■ Records provided
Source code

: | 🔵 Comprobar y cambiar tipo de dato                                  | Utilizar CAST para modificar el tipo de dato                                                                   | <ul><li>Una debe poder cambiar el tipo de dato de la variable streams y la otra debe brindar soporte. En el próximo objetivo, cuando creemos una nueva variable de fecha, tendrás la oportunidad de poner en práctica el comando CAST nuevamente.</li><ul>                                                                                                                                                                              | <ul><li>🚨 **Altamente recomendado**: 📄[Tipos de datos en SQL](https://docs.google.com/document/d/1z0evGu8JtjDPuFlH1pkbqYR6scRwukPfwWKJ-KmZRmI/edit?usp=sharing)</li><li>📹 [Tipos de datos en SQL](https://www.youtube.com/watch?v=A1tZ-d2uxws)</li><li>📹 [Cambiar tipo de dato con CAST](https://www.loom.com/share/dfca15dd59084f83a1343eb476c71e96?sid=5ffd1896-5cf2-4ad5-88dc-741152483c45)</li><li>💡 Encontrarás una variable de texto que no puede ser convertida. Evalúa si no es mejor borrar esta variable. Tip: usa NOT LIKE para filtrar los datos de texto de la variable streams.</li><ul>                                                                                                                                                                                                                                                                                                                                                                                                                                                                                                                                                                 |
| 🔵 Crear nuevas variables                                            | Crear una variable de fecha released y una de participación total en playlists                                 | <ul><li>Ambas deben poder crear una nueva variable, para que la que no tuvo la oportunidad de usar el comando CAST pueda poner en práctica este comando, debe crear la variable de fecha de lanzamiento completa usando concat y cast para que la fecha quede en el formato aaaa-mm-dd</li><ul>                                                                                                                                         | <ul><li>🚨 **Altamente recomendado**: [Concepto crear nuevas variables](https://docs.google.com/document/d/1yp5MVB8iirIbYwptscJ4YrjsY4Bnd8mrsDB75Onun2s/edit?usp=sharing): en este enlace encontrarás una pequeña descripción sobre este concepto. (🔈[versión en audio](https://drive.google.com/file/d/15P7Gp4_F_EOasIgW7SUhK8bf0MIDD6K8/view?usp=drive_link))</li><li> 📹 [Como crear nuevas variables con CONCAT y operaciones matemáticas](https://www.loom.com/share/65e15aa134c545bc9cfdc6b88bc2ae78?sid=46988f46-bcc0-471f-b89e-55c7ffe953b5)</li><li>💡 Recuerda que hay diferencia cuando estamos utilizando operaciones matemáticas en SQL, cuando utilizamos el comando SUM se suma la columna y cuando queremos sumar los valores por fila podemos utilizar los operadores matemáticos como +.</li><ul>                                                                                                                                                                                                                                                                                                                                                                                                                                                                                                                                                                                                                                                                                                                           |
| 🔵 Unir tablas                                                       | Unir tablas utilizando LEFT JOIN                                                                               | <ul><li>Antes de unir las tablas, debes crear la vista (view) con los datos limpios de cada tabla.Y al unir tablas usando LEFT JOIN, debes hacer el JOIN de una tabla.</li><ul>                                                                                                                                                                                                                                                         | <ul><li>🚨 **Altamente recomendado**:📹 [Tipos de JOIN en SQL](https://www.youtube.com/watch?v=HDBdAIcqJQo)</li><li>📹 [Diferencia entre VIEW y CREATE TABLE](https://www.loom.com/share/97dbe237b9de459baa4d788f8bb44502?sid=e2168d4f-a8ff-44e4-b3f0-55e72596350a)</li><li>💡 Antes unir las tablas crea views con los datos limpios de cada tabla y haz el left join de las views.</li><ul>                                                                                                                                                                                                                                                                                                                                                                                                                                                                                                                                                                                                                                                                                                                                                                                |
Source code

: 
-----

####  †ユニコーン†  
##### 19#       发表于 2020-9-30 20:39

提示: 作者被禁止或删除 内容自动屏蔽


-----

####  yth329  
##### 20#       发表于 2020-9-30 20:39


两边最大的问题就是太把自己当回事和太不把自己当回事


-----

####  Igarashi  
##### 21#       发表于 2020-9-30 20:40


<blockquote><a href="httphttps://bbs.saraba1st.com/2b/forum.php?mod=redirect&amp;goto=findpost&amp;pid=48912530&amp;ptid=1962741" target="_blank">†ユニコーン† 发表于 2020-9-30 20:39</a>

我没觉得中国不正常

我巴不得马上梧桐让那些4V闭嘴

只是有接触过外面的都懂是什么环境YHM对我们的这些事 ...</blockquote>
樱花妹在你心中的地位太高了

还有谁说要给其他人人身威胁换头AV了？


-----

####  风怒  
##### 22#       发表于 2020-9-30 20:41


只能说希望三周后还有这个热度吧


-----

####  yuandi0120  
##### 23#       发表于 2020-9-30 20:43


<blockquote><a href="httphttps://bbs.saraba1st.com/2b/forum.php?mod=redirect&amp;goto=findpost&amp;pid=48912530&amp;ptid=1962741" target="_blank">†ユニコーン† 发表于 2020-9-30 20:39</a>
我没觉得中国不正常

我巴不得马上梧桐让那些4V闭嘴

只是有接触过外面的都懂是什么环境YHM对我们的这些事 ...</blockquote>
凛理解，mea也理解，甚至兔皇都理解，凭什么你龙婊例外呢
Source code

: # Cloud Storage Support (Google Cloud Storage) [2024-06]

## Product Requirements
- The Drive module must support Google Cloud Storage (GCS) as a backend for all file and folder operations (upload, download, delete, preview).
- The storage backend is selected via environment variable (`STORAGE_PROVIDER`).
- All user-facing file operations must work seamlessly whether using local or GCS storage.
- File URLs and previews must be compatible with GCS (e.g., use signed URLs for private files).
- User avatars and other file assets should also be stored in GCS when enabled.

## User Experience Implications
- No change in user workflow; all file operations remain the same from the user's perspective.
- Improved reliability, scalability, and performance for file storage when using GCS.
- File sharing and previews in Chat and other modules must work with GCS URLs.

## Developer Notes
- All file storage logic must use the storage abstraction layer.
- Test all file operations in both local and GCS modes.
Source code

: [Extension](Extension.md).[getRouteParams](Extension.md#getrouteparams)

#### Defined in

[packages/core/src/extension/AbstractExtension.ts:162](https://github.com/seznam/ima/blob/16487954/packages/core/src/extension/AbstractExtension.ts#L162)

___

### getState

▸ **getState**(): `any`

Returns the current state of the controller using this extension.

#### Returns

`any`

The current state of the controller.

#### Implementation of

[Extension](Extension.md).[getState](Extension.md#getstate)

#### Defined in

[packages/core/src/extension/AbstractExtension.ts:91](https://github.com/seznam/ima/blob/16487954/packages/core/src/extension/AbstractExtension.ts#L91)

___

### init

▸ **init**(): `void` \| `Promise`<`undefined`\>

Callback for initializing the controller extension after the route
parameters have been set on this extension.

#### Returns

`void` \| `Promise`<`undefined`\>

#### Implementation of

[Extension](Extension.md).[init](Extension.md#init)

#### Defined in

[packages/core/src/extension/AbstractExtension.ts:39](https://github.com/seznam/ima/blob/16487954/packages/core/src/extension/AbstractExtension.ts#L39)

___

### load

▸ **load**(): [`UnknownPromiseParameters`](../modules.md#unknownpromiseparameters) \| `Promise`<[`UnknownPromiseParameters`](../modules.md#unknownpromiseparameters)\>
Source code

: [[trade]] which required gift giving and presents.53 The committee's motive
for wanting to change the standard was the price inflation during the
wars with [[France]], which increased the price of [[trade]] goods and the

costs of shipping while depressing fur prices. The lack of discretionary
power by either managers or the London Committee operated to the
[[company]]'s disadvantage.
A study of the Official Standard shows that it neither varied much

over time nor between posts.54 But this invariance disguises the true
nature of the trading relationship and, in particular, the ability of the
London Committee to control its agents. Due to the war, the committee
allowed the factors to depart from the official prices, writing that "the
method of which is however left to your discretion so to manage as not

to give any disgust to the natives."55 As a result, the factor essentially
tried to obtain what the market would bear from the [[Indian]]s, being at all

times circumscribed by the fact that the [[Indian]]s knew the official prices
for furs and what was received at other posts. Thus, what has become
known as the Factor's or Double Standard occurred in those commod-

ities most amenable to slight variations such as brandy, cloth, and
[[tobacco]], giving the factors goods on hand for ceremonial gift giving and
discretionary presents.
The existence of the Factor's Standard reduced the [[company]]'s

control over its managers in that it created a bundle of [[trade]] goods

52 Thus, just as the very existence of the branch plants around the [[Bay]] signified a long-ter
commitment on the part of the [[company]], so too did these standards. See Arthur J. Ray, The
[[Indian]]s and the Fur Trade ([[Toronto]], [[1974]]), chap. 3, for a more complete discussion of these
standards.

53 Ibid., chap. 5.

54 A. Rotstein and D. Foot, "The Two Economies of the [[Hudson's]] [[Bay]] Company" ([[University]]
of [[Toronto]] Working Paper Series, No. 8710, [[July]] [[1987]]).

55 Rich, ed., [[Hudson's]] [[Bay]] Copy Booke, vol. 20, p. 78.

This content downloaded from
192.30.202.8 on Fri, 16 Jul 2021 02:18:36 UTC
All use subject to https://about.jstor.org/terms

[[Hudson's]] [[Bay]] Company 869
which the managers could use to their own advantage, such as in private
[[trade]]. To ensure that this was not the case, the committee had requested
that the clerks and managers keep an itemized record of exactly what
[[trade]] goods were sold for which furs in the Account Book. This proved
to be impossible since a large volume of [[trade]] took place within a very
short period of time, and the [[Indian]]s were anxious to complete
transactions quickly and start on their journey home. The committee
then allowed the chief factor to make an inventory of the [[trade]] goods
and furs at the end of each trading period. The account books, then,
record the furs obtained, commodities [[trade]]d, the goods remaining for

■ Activity
If a line falls between the first line of the data above and the line holding "Comprobar y cambiar", inclusive, retype it exactly; retype no other line.

■ Solved problem
Source code

: | 🔵 Comprobar y cambiar tipo de dato                                  | Utilizar CAST para modificar el tipo de dato                                                                   | <ul><li>Una debe poder cambiar el tipo de dato de la variable streams y la otra debe brindar soporte. En el próximo objetivo, cuando creemos una nueva variable de fecha, tendrás la oportunidad de poner en práctica el comando CAST nuevamente.</li><ul>                                                                                                                                                                              | <ul><li>🚨 **Altamente recomendado**: 📄[Tipos de datos en SQL](https://docs.google.com/document/d/1z0evGu8JtjDPuFlH1pkbqYR6scRwukPfwWKJ-KmZRmI/edit?usp=sharing)</li><li>📹 [Tipos de datos en SQL](https://www.youtube.com/watch?v=A1tZ-d2uxws)</li><li>📹 [Cambiar tipo de dato con CAST](https://www.loom.com/share/dfca15dd59084f83a1343eb476c71e96?sid=5ffd1896-5cf2-4ad5-88dc-741152483c45)</li><li>💡 Encontrarás una variable de texto que no puede ser convertida. Evalúa si no es mejor borrar esta variable. Tip: usa NOT LIKE para filtrar los datos de texto de la variable streams.</li><ul>                                                                                                                                                                                                                                                                                                                                                                                                                                                                                                                                                                 |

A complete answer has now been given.